# Alessandro Scarlatti's artistic exuberance



## Sven Bjorg (Sep 29, 2014)

I'd been searching You Tube for something different than my usual taste, when I found Alessandro Scarlatti's artistic exuberance! I do love the beginning of this piece! Having now heard this vignette, I wonder if anyone here knows of Alessandro's music, that they may suggest to me more of his divine music for my listening.


----------



## ArtMusic (Jan 5, 2013)

He was a great composer alright. Listening to his arias shows an Italian subtlety that was unique and ahead for its time, not until Handel came along when it came to writing opera arias.


----------



## clavichorder (May 2, 2011)

Alessandro is certainly underrated. I'm trying to think of something witty to say about that nude male model in the video though...


----------



## Giordano (Aug 10, 2014)

Sexualization is going equal opportunity. Is that a good thing?


----------



## Guest (Jan 10, 2015)

clavichorder said:


> Alessandro is certainly underrated. I'm trying to think of something witty to say about that nude male model in the video though...


Pubin' like a Cuban, my friend.


----------



## StlukesguildOhio (Dec 25, 2006)

Oh No! Are we witness to the birth of another sprawling thread concerning the excessive sexualization of ... MEN?... in classical music?

By the way... I love Alessandro Scarlatti.


----------



## Mandryka (Feb 22, 2013)

I only know the keyboard music. It's too exuberant for me, there's nothing else to it apart from exuberance, shallow. I can listen for about 15 minutes then I've had enough.


----------



## ArtMusic (Jan 5, 2013)

Mandryka said:


> I only know the keyboard music. It's too exuberant for me, there's nothing else to it apart from exuberance, shallow. I can listen for about 15 minutes then I've had enough.


Much of classical music is about exuberance, richness, power and emotions.

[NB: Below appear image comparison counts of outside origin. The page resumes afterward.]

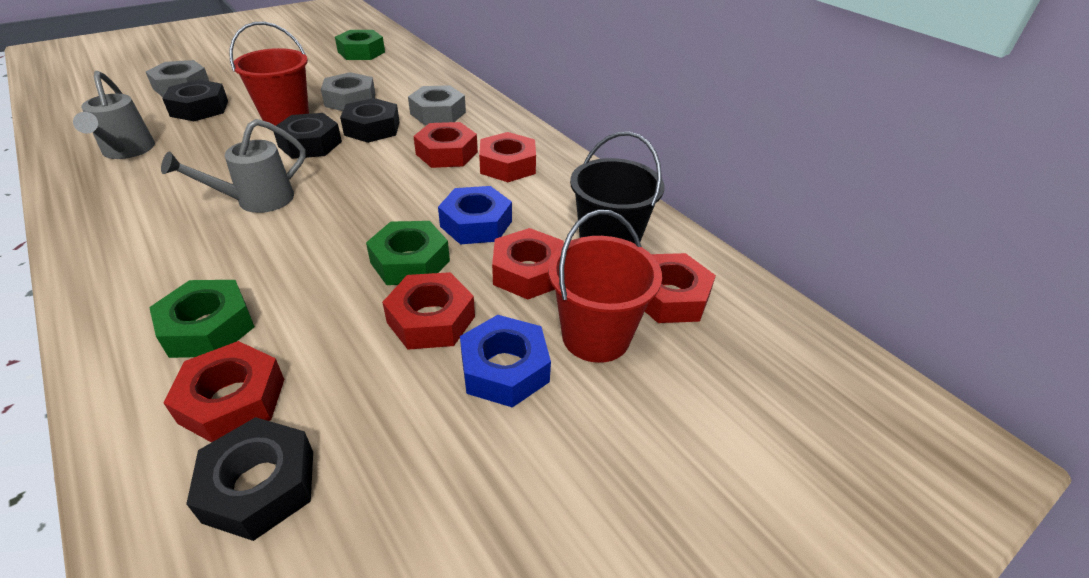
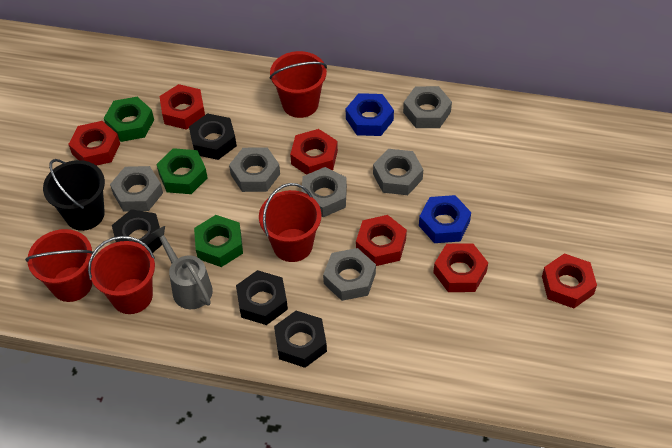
grey nut: [146,60,209,97] [321,72,375,111] [408,85,466,125] = 3 -> [110,166,163,212] [229,147,280,192] [301,167,347,217] [323,248,376,301] [373,149,423,195] [403,86,452,128] = 6
grey watering can: [73,71,155,159] [161,119,306,213] = 2 -> [151,226,213,309] = 1
red bucket: [229,22,309,126] [548,210,662,363] = 2 -> [25,229,93,302] [88,236,155,314] [259,183,321,262] [269,51,327,118] = 4

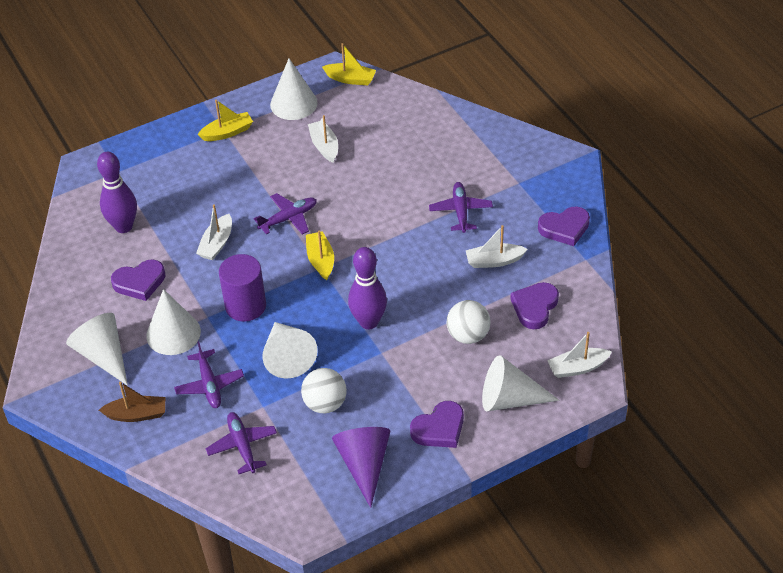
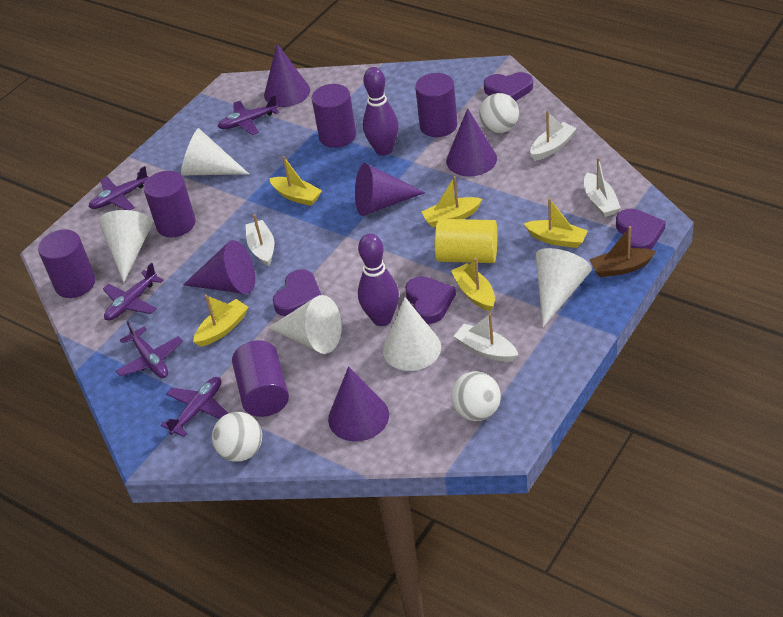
purple cone: [332,427,390,508] = 1 -> [183,240,255,294] [264,44,310,107] [328,366,389,442] [355,163,425,216] [446,108,497,176] = 5
purple cylinder: [219,254,266,322] = 1 -> [38,230,95,298] [143,171,196,237] [232,340,289,417] [312,84,356,148] [415,73,457,137] = 5
purple plane: [174,341,244,408] [206,412,277,474] [254,193,317,235] [429,182,493,233] = 4 -> [89,166,149,210] [103,263,163,321] [116,321,183,378] [161,377,228,437] [217,95,279,135] = 5
white ball: [301,368,347,413] [447,300,491,344] = 2 -> [212,412,262,462] [451,371,501,421] [479,93,519,133] = 3
yellow boat: [197,100,253,141] [306,231,334,280] [322,43,376,85] = 3 -> [193,295,248,347] [269,156,322,206] [421,176,482,227] [451,258,495,311] [523,198,588,248] = 5
yellow cylinder: none = 0 -> [435,219,497,263] = 1

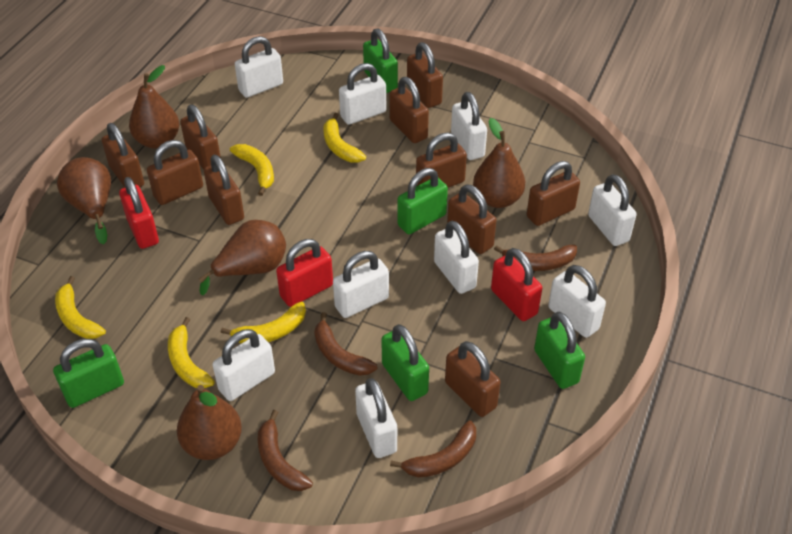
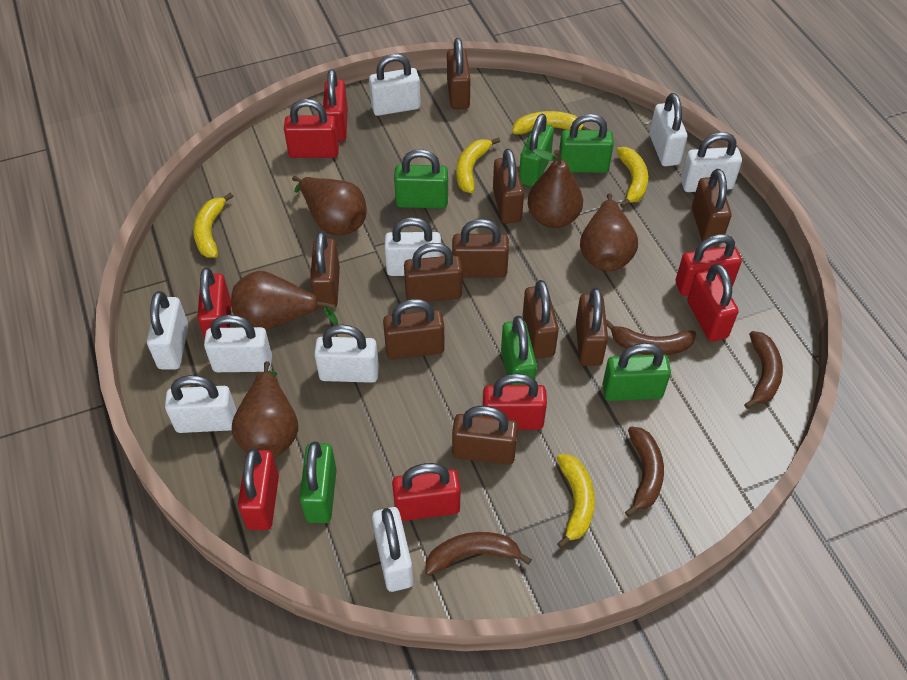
green padlock: [53,339,124,408] [363,29,398,93] [381,324,429,401] [397,168,448,234] [534,312,585,389] = 5 -> [299,441,337,523] [394,149,448,208] [501,316,537,385] [519,114,554,187] [559,114,614,173] [602,343,671,401] = 6
red padlock: [119,177,159,249] [276,239,333,307] [491,248,542,321] = 3 -> [197,267,231,339] [238,448,279,530] [284,99,339,158] [323,69,348,141] [392,463,460,521] [483,373,547,430] [676,234,742,296] [687,264,739,342] = 8

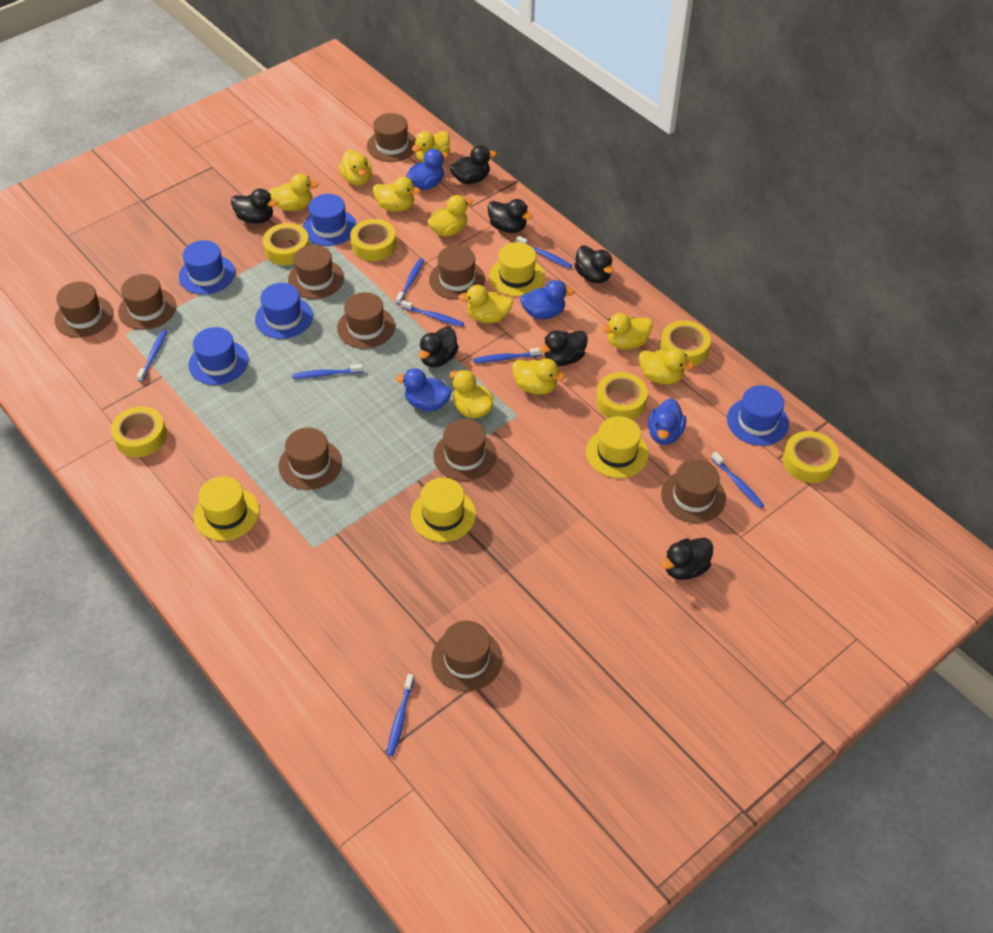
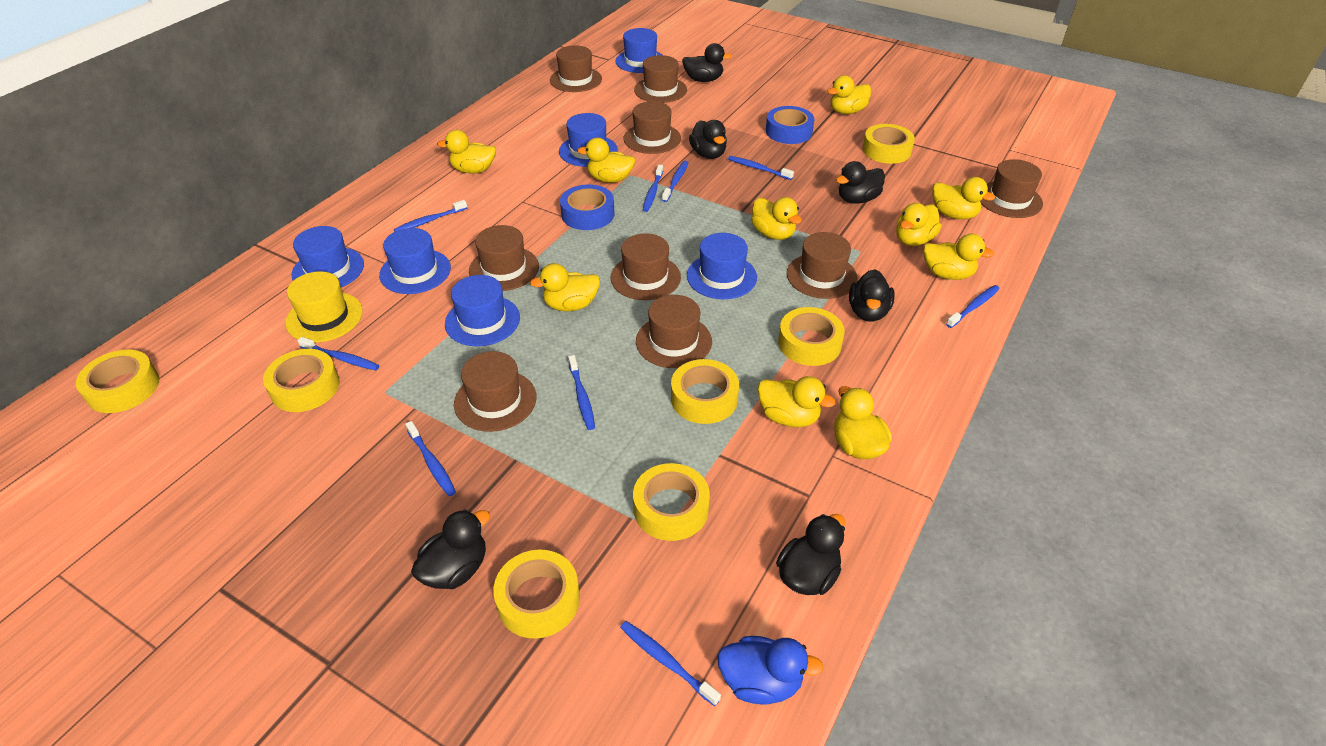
black duck: [231,189,277,224] [418,326,459,367] [450,145,497,184] [487,199,532,233] [539,330,588,366] [574,246,614,283] [661,538,713,580] = 7 -> [411,509,490,589] [682,43,732,82] [689,120,727,159] [776,514,845,595] [836,161,885,204] [849,269,895,321] = 6
blue duck: [396,368,451,411] [406,149,449,190] [520,280,575,319] [648,399,686,445] = 4 -> [717,636,824,705] = 1
blue hat: [179,240,235,295] [189,327,248,385] [255,283,313,339] [303,194,357,246] [727,385,789,446] = 5 -> [292,226,364,287] [379,228,451,294] [445,275,520,346] [559,113,618,167] [615,28,662,73] [687,233,757,299] = 6
blue tape: none = 0 -> [560,184,615,230] [766,106,814,144] = 2
blue toothbrush: [137,329,168,382] [292,364,363,379] [387,674,414,756] [396,258,424,305] [401,300,464,327] [473,348,542,363] [516,236,572,269] [711,452,764,508] = 8 -> [298,337,379,370] [394,200,467,231] [405,421,456,496] [568,355,595,430] [620,621,721,706] [643,165,663,212] [662,161,689,202] [728,156,794,180] [946,285,1000,328] = 9
brown hat: [54,282,113,338] [118,274,176,330] [279,428,342,490] [288,245,344,299] [337,292,395,349] [367,113,415,162] [429,245,485,300] [431,620,503,692] [433,419,496,481] [661,459,726,523] = 10 -> [454,351,536,432] [469,225,539,291] [550,45,602,92] [610,234,681,300] [623,101,681,154] [634,55,687,103] [636,295,712,368] [787,232,858,299] [980,159,1043,218] = 9
yellow hat: [193,476,260,541] [411,478,476,542] [489,242,545,297] [586,416,649,478] = 4 -> [285,271,363,343] = 1
yellow tape: [111,406,167,457] [263,223,310,265] [350,219,397,261] [596,372,648,420] [660,320,711,366] [782,431,839,483] = 6 -> [76,350,159,413] [263,349,340,412] [493,550,580,639] [633,463,710,541] [671,359,739,424] [778,307,845,366] [863,124,915,164] = 7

The richer, the better.


----------



## GioCar (Oct 30, 2013)

I'd recommend this little-heard oratorio, truly amazing:

*Davidis Pugna et Victoria*, oratorio for soli, chorus and orchestra.

here two excerpts:











A very good recording is this one, from the hyperion label:










Mandryka: maybe you are referring to his son Domenico...


----------



## Mandryka (Feb 22, 2013)

I was referring to this CD, Domenico is problematic in a different way









Generally I think Italian music just isn't my cup of tea, apart from Frescobaldi and Andrea Gabrieli.


----------



## PetrB (Feb 28, 2012)

clavichorder said:


> Alessandro is certainly underrated. I'm trying to think of something witty to say about that nude male model in the video though...


All I can think of is not witty, but that it was attached to the upload by a younger woman or man who is more than a little infatuated with....


----------